Excerpt
Start of Block
The party was scheduled to take place rain or shine and attendees got some of both as a thunderstorm swept through the area where parents and their young “graduates” gathered to celebrate at Carilion Clinic’s Annual NICU Birthday Party at Honeytree Riverwalk last weekend. No one seemed to notice the storm as they conversed on the patio–happily sharing stories and chasing little ones around picnic tables and strollers, and other toddling children whose energy and sparkle gave little hint of the health challenges they had previously faced.
The NICU birthday party has taken place since the early 1980s; it celebrates all the hard work that is put into helping sick or premature babies get better and stronger.
The bond shared by families who have experienced a child’s stay in the NICU (Neonatal Intensive Care Unit) is unique. Some of the babies are hospitalized for weeks or months and parents spend many hours beside their child—and each other—as they endure anxious stretches of time, anticipating the day their baby can come home.
Fortunately most do, and if there is a common theme to the comments made by parents, it is that they must find a level of patience they never knew, and that the care the doctors and nurses in the unit provide for the premature and sick babies is both highly professional and refreshingly compassionate. Gratefulness abounds.
The co-chairs of the NICU Birthday Party were nurses Tracy Bishop and Cindy Johnson, who were passing out slices of birthday cake and visiting with all the special guests. Johnson said that most people “don’t know [the magnitude of] what we do until they have to come here.” Wendi Jobe is a neonatal nurse who has worked in the unit for 14 years; she seemed to know all the parents and kids as they walked by. Jobe said of the event, “it’s a great opportunity for people to come together to celebrate the successes.”
Jobe was all smiles and said she has not experienced burnout in spite of the intensity of the job. Instead, she explained “it’s a privilege to be able to do this every day—to be in their lives at such a difficult time. I’m really blessed.”
End of Block
Provided data
Start of Block
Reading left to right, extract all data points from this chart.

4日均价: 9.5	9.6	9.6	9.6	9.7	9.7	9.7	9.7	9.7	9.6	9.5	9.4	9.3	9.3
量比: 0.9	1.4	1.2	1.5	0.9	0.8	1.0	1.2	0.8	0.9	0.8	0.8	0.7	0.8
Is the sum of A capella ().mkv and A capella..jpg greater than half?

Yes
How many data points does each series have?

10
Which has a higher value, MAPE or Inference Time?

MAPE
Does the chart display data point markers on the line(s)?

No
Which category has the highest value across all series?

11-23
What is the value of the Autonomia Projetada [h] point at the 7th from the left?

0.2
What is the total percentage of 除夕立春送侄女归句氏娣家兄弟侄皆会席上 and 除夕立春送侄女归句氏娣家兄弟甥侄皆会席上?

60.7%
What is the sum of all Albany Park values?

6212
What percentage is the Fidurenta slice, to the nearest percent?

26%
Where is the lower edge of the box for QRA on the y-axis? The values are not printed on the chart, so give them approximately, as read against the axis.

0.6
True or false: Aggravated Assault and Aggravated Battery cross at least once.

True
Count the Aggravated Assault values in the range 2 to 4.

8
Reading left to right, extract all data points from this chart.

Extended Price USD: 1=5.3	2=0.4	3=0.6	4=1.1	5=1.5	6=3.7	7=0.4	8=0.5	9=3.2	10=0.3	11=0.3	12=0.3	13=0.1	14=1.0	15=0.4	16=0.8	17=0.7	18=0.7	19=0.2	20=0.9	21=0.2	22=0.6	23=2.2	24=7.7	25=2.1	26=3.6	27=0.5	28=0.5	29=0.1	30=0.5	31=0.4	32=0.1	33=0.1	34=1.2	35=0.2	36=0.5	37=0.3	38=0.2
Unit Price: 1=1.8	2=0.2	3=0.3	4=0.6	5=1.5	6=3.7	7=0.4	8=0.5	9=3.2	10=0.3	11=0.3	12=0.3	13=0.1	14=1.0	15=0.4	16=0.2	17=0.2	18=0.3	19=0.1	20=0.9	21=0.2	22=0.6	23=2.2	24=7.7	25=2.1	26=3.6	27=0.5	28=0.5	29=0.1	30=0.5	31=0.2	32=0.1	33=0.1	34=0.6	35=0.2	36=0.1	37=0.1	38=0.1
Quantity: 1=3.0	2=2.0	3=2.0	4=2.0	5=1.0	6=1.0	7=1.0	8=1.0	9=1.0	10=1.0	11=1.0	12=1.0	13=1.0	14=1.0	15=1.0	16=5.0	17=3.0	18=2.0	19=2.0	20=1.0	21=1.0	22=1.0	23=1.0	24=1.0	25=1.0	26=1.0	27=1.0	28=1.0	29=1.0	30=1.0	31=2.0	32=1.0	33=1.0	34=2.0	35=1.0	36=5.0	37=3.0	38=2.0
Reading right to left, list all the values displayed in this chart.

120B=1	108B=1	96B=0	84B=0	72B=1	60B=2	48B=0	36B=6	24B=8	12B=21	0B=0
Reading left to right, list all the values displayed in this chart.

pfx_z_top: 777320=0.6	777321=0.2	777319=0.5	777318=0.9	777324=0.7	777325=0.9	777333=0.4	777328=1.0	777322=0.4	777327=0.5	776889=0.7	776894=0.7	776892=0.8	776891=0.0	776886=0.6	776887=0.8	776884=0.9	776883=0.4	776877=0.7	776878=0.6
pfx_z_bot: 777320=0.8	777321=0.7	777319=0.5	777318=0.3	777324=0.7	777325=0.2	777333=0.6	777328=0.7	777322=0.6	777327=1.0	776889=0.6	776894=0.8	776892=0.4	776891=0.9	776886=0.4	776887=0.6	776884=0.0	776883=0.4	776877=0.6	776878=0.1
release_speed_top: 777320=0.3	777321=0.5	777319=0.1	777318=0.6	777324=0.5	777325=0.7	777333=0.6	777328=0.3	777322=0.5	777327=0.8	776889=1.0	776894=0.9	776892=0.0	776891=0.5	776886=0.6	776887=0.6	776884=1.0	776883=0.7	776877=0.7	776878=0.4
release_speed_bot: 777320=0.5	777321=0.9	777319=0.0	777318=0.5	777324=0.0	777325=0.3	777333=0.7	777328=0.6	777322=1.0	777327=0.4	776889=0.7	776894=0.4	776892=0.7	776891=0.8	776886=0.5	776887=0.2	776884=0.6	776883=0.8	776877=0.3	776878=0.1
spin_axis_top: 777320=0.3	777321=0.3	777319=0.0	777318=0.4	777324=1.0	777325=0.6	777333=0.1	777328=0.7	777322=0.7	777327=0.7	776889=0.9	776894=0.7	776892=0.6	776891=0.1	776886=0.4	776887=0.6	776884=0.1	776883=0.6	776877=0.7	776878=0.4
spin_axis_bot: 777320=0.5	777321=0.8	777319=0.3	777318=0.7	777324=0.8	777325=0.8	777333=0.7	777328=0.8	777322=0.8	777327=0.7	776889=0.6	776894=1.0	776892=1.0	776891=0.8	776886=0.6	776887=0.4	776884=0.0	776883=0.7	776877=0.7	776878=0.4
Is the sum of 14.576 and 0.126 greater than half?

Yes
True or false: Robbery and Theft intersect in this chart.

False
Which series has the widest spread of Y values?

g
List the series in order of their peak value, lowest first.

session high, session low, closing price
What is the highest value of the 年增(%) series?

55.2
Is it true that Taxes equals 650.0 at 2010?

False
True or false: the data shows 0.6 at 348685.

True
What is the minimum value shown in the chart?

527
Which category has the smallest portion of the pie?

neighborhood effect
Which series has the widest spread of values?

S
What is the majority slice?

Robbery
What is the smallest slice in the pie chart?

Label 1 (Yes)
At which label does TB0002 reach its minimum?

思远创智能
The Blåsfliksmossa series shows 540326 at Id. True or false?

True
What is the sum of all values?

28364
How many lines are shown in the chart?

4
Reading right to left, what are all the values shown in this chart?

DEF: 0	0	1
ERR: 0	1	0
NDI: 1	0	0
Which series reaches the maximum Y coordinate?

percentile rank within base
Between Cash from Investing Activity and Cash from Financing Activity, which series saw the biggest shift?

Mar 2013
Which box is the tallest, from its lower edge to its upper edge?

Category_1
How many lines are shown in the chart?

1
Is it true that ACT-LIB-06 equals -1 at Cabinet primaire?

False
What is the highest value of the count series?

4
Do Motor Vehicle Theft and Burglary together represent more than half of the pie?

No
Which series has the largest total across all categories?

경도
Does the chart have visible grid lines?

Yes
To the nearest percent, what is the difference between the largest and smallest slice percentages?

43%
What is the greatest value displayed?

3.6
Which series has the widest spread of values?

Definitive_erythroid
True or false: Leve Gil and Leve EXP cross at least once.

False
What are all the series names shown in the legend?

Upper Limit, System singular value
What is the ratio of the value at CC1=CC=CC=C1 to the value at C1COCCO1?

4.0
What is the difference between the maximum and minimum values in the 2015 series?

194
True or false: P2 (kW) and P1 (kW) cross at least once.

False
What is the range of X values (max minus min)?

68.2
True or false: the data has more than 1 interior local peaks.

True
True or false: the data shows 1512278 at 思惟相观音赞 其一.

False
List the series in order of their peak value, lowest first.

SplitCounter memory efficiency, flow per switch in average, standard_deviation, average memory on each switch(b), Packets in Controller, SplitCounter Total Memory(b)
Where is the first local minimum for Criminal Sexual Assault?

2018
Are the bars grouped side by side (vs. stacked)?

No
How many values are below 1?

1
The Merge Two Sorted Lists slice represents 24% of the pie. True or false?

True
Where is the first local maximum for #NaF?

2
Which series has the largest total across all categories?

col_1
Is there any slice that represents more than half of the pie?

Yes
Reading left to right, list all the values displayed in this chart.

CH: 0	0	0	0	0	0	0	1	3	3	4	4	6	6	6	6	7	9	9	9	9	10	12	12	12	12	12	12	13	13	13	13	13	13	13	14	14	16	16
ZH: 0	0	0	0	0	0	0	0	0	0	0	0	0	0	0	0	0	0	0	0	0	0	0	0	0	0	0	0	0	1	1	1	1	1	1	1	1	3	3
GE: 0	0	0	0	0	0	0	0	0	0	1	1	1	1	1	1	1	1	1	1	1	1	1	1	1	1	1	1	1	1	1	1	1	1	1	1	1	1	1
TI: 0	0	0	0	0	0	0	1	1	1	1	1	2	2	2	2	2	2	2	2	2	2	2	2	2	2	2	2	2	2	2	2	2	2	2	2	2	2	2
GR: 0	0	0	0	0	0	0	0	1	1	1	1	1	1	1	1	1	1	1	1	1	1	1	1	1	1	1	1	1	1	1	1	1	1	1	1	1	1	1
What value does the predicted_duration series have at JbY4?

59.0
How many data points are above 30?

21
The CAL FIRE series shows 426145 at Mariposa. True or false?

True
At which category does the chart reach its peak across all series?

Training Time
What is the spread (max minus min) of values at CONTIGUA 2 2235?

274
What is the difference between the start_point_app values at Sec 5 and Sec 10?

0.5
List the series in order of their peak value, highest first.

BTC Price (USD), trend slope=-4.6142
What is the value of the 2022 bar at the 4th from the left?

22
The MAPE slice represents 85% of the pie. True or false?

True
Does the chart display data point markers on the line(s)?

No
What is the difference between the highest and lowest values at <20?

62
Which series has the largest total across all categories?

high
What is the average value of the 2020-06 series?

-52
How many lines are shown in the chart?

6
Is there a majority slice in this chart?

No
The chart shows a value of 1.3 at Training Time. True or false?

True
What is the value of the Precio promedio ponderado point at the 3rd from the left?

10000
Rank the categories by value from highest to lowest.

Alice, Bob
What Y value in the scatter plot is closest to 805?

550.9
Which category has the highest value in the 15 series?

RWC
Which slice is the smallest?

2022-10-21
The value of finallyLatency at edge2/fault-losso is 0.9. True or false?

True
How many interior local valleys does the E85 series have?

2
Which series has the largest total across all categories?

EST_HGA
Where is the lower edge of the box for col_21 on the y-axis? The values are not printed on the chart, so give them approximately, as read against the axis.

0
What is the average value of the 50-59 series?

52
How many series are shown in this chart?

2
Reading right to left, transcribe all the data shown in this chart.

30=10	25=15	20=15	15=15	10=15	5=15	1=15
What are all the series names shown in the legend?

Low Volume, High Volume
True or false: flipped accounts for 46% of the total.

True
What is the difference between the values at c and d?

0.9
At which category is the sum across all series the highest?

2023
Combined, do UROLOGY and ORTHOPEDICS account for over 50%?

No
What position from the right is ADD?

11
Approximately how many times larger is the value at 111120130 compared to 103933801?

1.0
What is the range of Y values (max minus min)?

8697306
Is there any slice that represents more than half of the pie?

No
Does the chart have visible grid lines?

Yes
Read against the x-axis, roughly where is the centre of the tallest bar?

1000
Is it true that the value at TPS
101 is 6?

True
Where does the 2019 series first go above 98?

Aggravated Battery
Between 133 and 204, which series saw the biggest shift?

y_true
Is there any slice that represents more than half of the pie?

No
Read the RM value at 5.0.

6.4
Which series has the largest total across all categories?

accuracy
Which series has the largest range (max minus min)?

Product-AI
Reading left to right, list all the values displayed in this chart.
End of Block
Extract the passage of the NICU party article that begins at the words "The bond shared" and stops after "can come home.", copying it word for word. The listing comes from a separate source unrelated to the NICU party article.

The bond shared by families who have experienced a child’s stay in the NICU (Neonatal Intensive Care Unit) is unique. Some of the babies are hospitalized for weeks or months and parents spend many hours beside their child—and each other—as they endure anxious stretches of time, anticipating the day their baby can come home.